Dao-AILab / flash-attention

Fast and memory-efficient exact attention
BSD 3-Clause "New" or "Revised" License
14.01k stars 1.31k forks source link

FP8 for flash attention 3 and possible concerns #1169

Open TheTinyTeddy opened 2 months ago

TheTinyTeddy commented 2 months ago

Thank you for this amazing work!

I was wondering if the fp8 implementation of flash attention 3 will be able for public to use? My main concern will be accuracy (block quant may have alleviated this issue) and the performance impact from the quantization scaling as in: input fp16->MMA fp8->softmax fp32->MMA fp8->output fp16, and also the wait time between OPs.

I am eager to hear your proposed solution.

Many thanks

tridao commented 2 months ago

FA3 FP8 code is already public in this repo. Accuracy is a open problem, I don't think the community has a consensus on what's the best way to quantize. One can also study that independent of FA3: just do standard attention with quantization and measure accuracy.

What's the "wait time between OPs"?

TheTinyTeddy commented 2 months ago

FA3 FP8 code is already public in this repo. Accuracy is a open problem, I don't think the community has a consensus on what's the best way to quantize. One can also study that independent of FA3: just do standard attention with quantization and measure accuracy.

What's the "wait time between OPs"?

Thank you for the reply. I can see the fp8 implementation now. I have a few questions if you don't mind answering?

1) I can see that if the input is fp8 then the flash_attn_func will produce the result (albeit with lower accuracy), but if the input is fp16, then is it possible to do online scalings to fp8 when needed? Did you use any quantisation scaling calls if the input is fp16?

2) The "wait time between OPs" as I understand is that if tensor core perform fp8 MMA, then it is done much faster than those vector OPs (mainly exp performed in fp32), so did you use a larger block size or is the multi-stage pipeline (such as 3-stage method) can alleviate this fp8 pipeline latency issue (if the issue exists at all, don't know if there is any profiling experiments)?

Many thanks

tridao commented 2 months ago

You can try out the only scalings you suggest (input fp16 but casted to fp8 for matmul) and measure accuracy.

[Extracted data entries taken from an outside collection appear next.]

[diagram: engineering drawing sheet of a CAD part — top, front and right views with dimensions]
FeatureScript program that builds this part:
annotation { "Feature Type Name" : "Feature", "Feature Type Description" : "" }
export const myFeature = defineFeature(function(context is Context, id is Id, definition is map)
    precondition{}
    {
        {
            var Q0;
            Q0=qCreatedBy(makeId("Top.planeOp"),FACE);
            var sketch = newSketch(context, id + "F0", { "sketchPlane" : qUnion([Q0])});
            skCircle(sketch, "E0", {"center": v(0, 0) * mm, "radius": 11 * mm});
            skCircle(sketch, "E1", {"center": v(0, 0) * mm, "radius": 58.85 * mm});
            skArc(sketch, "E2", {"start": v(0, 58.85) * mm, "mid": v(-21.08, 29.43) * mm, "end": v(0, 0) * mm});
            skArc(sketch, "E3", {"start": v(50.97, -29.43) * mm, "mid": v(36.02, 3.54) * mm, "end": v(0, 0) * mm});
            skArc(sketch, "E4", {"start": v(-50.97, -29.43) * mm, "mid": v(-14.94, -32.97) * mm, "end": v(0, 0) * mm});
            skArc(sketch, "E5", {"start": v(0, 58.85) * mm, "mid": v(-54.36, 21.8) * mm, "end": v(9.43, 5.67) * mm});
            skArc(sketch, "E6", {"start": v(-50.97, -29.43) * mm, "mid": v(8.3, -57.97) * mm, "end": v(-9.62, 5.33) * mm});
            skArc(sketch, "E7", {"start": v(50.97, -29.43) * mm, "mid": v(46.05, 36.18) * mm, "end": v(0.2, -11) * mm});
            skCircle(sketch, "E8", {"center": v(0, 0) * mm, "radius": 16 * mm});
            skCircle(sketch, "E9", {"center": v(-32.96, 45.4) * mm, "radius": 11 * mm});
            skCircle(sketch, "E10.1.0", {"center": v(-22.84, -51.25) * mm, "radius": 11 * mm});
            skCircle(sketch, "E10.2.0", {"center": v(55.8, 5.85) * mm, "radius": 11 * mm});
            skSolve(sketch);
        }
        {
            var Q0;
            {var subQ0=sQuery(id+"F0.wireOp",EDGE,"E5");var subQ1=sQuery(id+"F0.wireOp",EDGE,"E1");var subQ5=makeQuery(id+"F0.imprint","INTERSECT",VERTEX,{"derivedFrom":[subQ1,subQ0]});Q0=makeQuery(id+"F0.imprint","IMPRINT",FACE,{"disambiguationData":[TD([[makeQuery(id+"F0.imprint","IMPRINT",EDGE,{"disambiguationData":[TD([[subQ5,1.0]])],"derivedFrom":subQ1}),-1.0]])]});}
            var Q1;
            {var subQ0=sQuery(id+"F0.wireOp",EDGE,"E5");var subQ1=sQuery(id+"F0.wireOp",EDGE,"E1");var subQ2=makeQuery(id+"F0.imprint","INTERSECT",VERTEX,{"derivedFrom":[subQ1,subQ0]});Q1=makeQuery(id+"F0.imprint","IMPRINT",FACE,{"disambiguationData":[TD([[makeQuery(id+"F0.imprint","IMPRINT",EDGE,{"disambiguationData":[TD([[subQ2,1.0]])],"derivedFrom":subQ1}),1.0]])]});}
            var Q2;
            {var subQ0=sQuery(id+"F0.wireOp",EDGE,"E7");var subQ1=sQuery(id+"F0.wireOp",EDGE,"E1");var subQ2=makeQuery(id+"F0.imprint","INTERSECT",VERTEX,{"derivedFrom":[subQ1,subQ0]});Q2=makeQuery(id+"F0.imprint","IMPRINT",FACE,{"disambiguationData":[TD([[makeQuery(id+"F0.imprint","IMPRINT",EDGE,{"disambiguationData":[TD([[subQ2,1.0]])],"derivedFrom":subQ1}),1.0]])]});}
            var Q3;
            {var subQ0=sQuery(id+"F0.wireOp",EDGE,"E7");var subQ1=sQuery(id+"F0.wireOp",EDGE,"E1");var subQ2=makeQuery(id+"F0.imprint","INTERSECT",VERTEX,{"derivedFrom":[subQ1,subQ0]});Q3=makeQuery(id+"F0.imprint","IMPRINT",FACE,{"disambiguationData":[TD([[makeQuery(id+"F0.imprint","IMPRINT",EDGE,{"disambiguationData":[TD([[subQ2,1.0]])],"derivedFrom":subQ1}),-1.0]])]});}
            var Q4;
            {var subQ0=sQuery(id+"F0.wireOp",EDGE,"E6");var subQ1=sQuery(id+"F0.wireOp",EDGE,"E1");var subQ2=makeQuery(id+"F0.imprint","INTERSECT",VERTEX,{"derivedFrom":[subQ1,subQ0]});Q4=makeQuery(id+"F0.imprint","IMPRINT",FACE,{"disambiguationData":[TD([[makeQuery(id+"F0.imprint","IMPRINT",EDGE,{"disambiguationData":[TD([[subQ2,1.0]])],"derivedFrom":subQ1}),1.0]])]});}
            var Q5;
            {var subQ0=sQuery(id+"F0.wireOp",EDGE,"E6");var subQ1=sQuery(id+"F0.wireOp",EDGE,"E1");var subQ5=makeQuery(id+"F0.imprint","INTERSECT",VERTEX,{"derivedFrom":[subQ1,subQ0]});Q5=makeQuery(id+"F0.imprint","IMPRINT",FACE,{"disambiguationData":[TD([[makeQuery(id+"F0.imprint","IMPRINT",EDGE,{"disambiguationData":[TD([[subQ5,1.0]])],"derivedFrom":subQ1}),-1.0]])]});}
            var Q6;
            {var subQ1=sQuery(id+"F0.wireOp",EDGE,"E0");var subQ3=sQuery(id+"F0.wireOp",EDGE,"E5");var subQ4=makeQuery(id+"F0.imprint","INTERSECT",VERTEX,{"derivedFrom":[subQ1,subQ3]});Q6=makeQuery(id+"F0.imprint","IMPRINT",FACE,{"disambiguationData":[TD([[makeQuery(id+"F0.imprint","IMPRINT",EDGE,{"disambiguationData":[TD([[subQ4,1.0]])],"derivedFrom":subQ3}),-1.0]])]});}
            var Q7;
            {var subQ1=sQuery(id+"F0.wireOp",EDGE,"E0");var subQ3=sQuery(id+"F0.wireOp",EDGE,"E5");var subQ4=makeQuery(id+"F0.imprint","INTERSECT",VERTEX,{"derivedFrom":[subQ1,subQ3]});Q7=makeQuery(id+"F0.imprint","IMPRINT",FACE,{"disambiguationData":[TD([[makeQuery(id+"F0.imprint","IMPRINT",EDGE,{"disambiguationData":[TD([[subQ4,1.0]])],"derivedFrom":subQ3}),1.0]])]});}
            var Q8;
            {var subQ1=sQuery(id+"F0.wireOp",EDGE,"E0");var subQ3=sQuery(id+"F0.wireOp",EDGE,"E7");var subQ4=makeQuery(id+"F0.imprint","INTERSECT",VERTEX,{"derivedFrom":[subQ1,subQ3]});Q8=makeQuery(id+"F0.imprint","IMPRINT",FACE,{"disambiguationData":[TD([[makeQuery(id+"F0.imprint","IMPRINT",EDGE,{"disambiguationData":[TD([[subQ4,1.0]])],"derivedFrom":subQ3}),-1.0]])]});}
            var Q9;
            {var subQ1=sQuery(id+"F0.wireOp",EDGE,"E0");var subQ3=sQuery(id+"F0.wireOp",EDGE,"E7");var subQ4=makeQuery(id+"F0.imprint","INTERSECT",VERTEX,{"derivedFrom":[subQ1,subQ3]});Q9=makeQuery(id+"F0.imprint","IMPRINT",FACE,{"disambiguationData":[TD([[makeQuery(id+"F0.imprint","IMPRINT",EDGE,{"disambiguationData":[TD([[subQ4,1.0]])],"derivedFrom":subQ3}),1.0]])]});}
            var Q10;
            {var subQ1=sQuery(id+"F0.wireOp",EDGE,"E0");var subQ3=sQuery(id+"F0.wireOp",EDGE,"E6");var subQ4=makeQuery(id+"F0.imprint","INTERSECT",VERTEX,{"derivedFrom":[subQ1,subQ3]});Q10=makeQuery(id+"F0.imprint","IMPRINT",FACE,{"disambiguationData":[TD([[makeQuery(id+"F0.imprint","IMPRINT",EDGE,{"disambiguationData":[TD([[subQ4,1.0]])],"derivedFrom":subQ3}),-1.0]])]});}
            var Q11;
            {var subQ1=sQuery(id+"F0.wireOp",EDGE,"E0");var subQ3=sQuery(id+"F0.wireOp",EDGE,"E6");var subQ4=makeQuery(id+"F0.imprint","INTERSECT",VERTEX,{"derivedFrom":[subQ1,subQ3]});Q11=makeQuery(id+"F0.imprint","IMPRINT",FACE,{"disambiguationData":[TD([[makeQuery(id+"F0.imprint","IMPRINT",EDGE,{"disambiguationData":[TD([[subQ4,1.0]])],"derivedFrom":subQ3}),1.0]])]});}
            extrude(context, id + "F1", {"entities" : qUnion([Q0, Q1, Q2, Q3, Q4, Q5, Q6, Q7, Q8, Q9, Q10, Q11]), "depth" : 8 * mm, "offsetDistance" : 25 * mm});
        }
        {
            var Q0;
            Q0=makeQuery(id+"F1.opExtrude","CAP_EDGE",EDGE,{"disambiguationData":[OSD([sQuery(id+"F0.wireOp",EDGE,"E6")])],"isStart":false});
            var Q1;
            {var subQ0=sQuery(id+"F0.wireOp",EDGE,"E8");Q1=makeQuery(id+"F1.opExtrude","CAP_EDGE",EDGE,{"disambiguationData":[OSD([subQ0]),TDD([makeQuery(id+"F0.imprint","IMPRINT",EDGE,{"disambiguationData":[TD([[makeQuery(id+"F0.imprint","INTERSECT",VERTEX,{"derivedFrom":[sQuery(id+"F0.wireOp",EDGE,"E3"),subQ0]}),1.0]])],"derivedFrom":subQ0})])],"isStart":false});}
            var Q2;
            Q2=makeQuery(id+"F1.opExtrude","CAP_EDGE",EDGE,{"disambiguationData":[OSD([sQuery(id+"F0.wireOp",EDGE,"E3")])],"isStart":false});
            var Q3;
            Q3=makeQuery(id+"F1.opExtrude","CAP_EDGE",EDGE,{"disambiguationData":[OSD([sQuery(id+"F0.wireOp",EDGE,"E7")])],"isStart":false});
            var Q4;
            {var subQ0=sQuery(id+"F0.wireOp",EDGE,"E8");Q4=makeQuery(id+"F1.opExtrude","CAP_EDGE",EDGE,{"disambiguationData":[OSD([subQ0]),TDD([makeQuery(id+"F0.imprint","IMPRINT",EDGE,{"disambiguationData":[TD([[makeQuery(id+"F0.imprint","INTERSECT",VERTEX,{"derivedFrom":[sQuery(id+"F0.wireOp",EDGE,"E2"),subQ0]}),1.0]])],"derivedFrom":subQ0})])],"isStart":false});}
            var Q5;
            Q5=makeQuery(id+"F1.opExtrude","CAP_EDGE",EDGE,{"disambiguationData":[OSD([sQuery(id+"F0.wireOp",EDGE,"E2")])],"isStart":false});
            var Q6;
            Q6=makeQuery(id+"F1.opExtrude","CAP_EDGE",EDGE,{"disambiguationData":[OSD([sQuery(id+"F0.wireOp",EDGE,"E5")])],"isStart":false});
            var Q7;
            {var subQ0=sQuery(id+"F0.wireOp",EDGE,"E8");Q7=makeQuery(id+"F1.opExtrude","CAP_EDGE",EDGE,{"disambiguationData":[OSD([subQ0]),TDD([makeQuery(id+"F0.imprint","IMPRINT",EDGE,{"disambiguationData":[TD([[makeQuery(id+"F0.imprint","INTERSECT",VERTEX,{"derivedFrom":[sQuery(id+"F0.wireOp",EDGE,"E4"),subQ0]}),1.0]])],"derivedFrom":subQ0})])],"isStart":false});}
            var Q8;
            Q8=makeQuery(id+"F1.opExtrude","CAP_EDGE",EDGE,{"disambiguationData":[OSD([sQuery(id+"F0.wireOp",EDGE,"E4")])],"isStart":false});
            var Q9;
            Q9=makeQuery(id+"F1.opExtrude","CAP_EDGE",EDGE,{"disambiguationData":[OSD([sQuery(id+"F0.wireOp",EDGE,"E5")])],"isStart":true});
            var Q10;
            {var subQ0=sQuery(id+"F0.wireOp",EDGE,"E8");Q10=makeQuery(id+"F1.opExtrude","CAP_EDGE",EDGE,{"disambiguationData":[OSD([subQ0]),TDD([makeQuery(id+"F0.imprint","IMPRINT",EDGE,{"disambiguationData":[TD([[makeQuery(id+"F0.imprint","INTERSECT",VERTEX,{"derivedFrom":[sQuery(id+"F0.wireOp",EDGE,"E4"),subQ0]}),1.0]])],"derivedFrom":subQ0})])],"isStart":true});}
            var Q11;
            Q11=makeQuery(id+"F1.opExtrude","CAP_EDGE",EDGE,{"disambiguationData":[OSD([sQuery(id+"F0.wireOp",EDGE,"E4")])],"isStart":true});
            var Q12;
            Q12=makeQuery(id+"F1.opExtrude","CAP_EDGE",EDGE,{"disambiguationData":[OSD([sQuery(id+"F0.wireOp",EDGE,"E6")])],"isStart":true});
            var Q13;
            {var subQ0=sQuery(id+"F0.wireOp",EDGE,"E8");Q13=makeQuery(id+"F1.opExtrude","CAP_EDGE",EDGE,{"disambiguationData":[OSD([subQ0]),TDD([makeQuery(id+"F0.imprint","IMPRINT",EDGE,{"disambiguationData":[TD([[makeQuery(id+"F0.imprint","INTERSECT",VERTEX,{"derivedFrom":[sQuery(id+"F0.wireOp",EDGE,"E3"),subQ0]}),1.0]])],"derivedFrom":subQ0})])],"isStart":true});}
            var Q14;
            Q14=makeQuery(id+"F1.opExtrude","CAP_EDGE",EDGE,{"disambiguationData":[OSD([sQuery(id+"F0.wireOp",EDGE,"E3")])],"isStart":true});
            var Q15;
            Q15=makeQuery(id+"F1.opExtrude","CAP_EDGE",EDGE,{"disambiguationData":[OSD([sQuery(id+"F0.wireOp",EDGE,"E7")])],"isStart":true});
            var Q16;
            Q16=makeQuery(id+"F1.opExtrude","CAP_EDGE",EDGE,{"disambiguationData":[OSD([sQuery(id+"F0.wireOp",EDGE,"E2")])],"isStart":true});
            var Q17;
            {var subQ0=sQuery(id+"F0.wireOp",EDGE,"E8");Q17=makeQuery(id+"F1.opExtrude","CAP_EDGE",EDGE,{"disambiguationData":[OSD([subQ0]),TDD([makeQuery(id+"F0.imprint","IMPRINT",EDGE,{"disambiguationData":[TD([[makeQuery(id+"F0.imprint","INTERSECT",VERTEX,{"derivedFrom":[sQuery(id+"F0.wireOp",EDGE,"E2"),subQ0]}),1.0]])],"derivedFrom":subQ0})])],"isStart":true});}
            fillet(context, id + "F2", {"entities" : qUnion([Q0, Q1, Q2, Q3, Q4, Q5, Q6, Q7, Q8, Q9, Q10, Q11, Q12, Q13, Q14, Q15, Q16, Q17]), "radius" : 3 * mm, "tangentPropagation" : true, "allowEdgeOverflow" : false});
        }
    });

This can be done independent of FA3. I don't think we've tried that.

TheTinyTeddy commented 2 months ago

You can try out the only scalings you suggest (input fp16 but casted to fp8 for matmul) and measure accuracy. This can be done independent of FA3. I don't think we've tried that.

I see. So you didn't include any quantization scaling within the fp8 flash attention 3 kernel?

yatorho commented 3 weeks ago

Yes, I have the same question. I browsed the code under the hopper folder in the repository, but did not find any content related to block quantization and incoherent processing skills. Can the author give more information? Thank you very much.

Nalilik commented 1 week ago

Same question too.....looking forward to you replay. Thanks.